The woman charged with animal cruelty for keeping dozens of underfed, ungroomed dogs in Sterling received a suspended sentence of a year in jail, a $5,000 fine and was placed on five years probation in Kenai District Court on Friday.
As part of the sentence handed down by Magistrate David S. Landry, Carolyn Boughton is forbidden from owning any animals during the length of her probation other than the 13-year-old miniature schnauzer she currently has, and she is not allowed to breed any animals.
Additionally, Boughton was ordered to pay restitution for the cost of caring for 66 dogs that were rescued from property she rented in Sterling. That cost is to be determined by the state, according to Landry.
The case arose when Alaska State Troopers investigated a complaint that Boughton was housing numerous Bouviers and Kerry blue terriers in a bus and trailer in Sterling without food or water.
When troopers went to the site on Spruce Road on Nov. 5, 2001, they found six dead dogs, including four Bouviers and two terriers, one terrier that had to be euthanized because of its weak condition and one that needed to have an eye removed due to severe infection.
In addition, 65 live dogs, many covered with frozen urine and feces, were found suffering from malnutrition and extreme dehydration.
Sixty-six dogs were rescued by the Alaska Society for the Prevention of Cruelty to Animals and all were placed in adoptive homes, according to Diane Zarfoss, clinic coordinator in Anchorage.
In sentencing Boughton, Landry said, "There's no question, Miss Boughton, that your heart might have been in a good place, but the worst thing that could have happened to these dogs was coming into your care.
"I have no doubt of your love, but you were not capable, financially and mentally, and not physically capable of properly taking care of these animals," he said.
The 58-year-old Boughton, who arrived in court in a wheelchair, said she recently had undergone gall bladder surgery and was in need of operations on her neck and back. She also told the court that at the time her dogs were discovered by troopers, she was undergoing financial difficulties that prevented her from being able to adequately feed her dogs.
She had been evicted from the property in Sterling and was commuting from Nikiski to care for the animals when she could. She also said she was paying someone $100 a month to feed the dogs, but the person was not feeding them or providing water as agreed.
Landry said the situation goes to the heart of American society.
"We have had a love affair with animals in this country since the time of the Pilgrims," he said. "We expect people who take on the responsibility of animals to care for them.
"This court, this community, this peninsula demands it.
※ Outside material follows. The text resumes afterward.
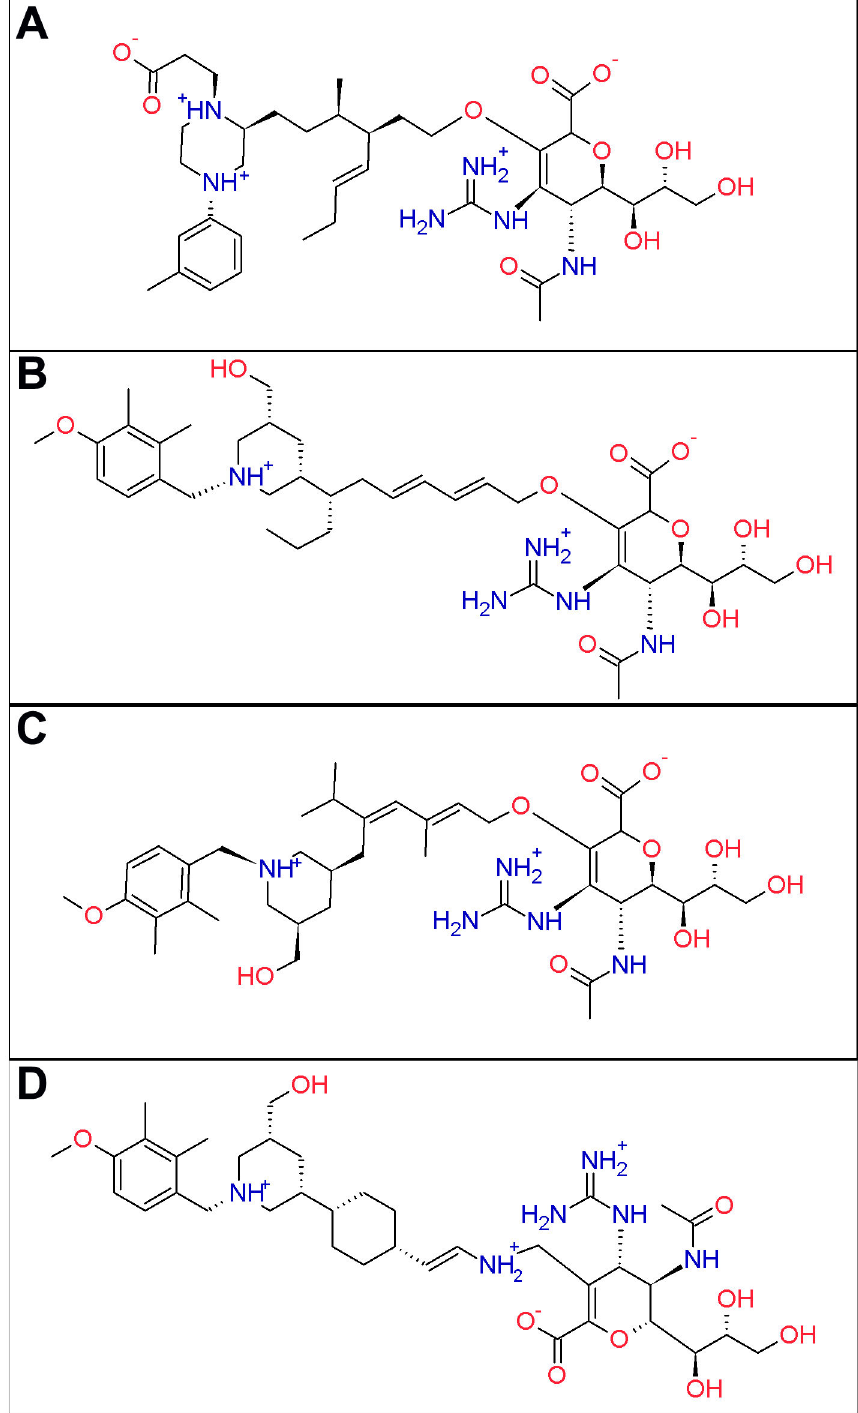
Figure 6. Two-dimensional structures of Lig1-4. Two-dimensional structures of Lig 1-4 are shown in panels A-D, respectively.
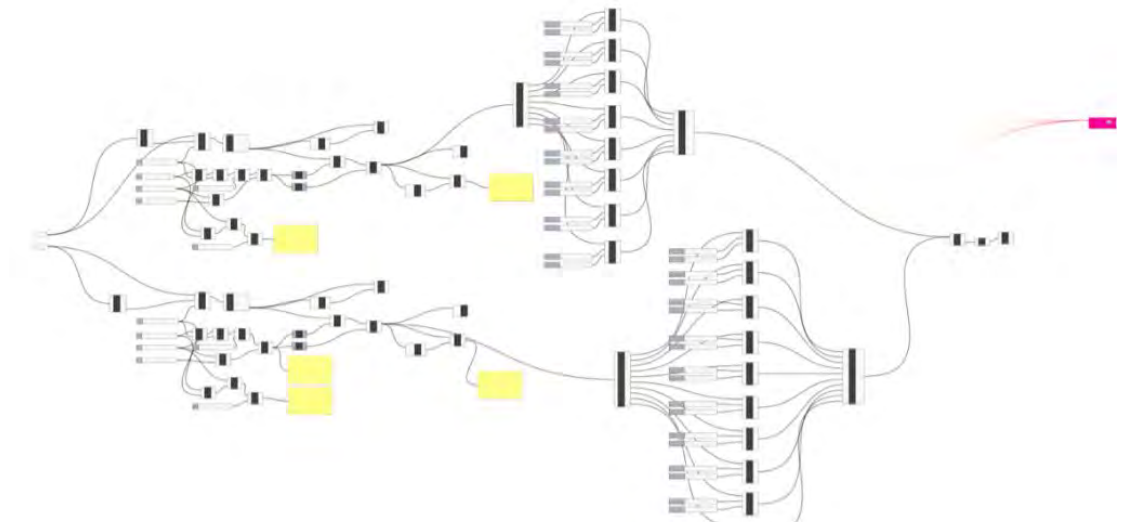
Figure 9. Script of connectivity optimizing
If you have trouble, wave a white flag," he said.
Prior to sentencing, Boughton told the court she was prevented from having help.
"I would never have harmed any of my dogs," she said.
She said she had sold her property on the Kenai River where she was breeding dogs for years hoping to create a new breed of miniature Bouviers. She acquired the bus and trailer and was planning to leave Alaska with all the dogs, but she alleged someone sabotaged the bus and one event after another prevented her from leaving.
Boughton also said she had set up a living space in the bus for herself so she could stay with her dogs.
"As far as my dogs, I would've rather died myself," she said.
"I had the top winning Bouviers in the nation. I was proud of those dogs, and I showed them. I worked to miniaturize Bouviers for 10 years," she said. "I didn't have a puppy mill. I wasn't a collector. All I was going to keep was my miniatures."
Describing the sentence as being geared toward her rehabilitation and toward deterring her from further animal breeding, Landry ordered Boughton to allow state troopers to perform welfare checks on her schnauzer at her Nikiski residence during her probation and said any interference with troopers would result in revocation of her probation.
Boughton's court-appointed attorney, Brooke Browning, said the sentence was close to what she expected.
"I feel in all of this, Miss Boughton has gotten lost," Browning said.
"I'm glad she got her day in court. This wasn't a case of malice or cruelty."
Of the sentence, assistant district attorney June Stein said, "The court was right on point."